2. Modify the Python Code:
Instead of forcing ["vasp_std"], point the workflow to the wrapper.

# ... (imports and setup) ...

# CRITICAL CHANGE: Use the wrapper script to ensure environment inheritance
# Ensure the script is executable: chmod +x run_vasp_wrapper.sh
BaseVaspMaker.run_vasp_cmd = ["/absolute/path/to/run_vasp_wrapper.sh", "vasp_std"]

# ... (rest of the code) ...

How Senior Engineers Fix It

Senior engineers do not rely on implicit environment inheritance. They ensure deterministic execution environments.

  1. Explicit Wrappers: As shown in the code block above, create a shell wrapper that loads the necessary environment modules (module load mkl) before executing the binary. This isolates the environment configuration from the Python code.

  2. Containerization (Singularity/Apptainer/Docker): The most robust fix is to package VASP and MKL into a container image. The workflow then executes the container, which guarantees that the libraries and paths are identical every time, regardless of the host OS or HPC login node configuration.

  3. Environment Forwarding: If using Python’s subprocess, one can capture the environment of the currently loaded modules and pass it explicitly to the subprocess call:

    import os
    import subprocess
    
    # Capture current environment (which includes module loads if run from the same shell)
    my_env = os.environ.copy()
    subprocess.run(["vasp_std"], env=my_env)
  4. HPC Workflow Managers: Utilizing managers like FireWorks or Prefect that are designed to generate proper batch scripts (Slurm/PBS) which inherently contain the module load commands at the top of the script file.

Why Juniors Miss It

Juniors often miss this issue because they conflate the Login Node environment with the Compute Node environment.

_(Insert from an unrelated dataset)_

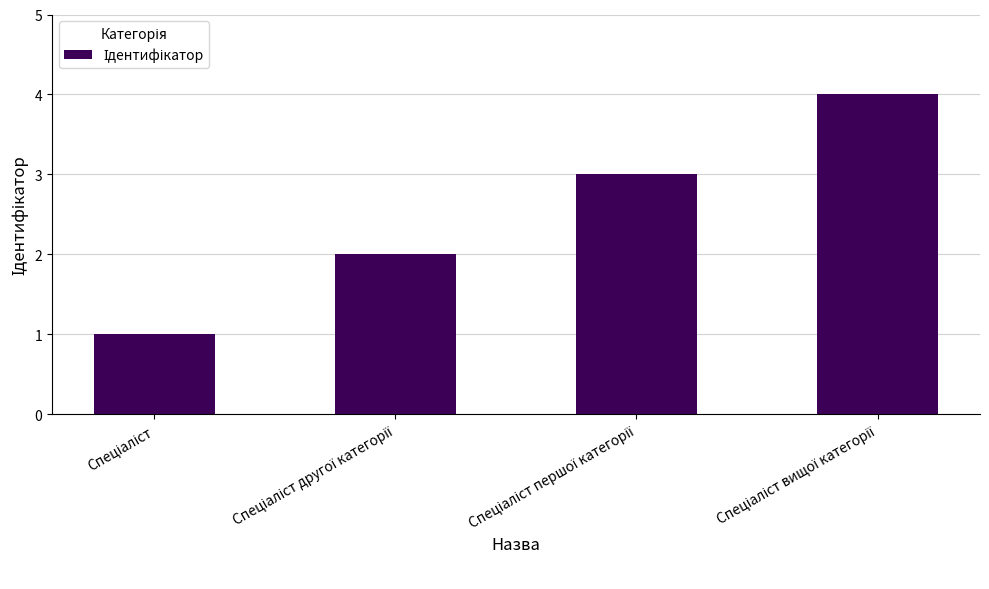

What is the sum of all values?

10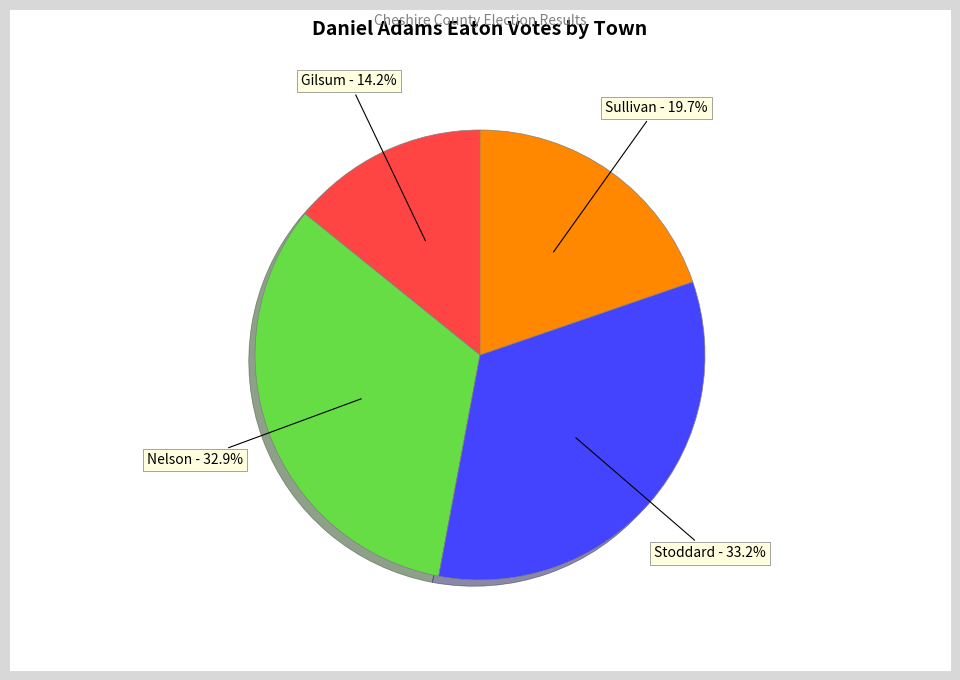

Which category has the smallest portion of the pie?

Gilsum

  • “It works in the terminal”: They run python script.py in their terminal. That terminal session has the environment variables loaded. They assume the Python script will magically pass those exact variables to any subprocess it spawns.
  • Abstracted Workflow: Frameworks like Atomate2 hide the execution mechanism. Juniors focus on the inputs (crystal structures, INCAR settings) and forget that the execution (running the binary) is a separate step that requires OS-level configuration.
  • Lack of Dynamic Linking Knowledge: They may not understand that vasp_std is not a binary directly, or if it is, it requires libmkl_rt.so to be discoverable by the OS loader immediately upon execution.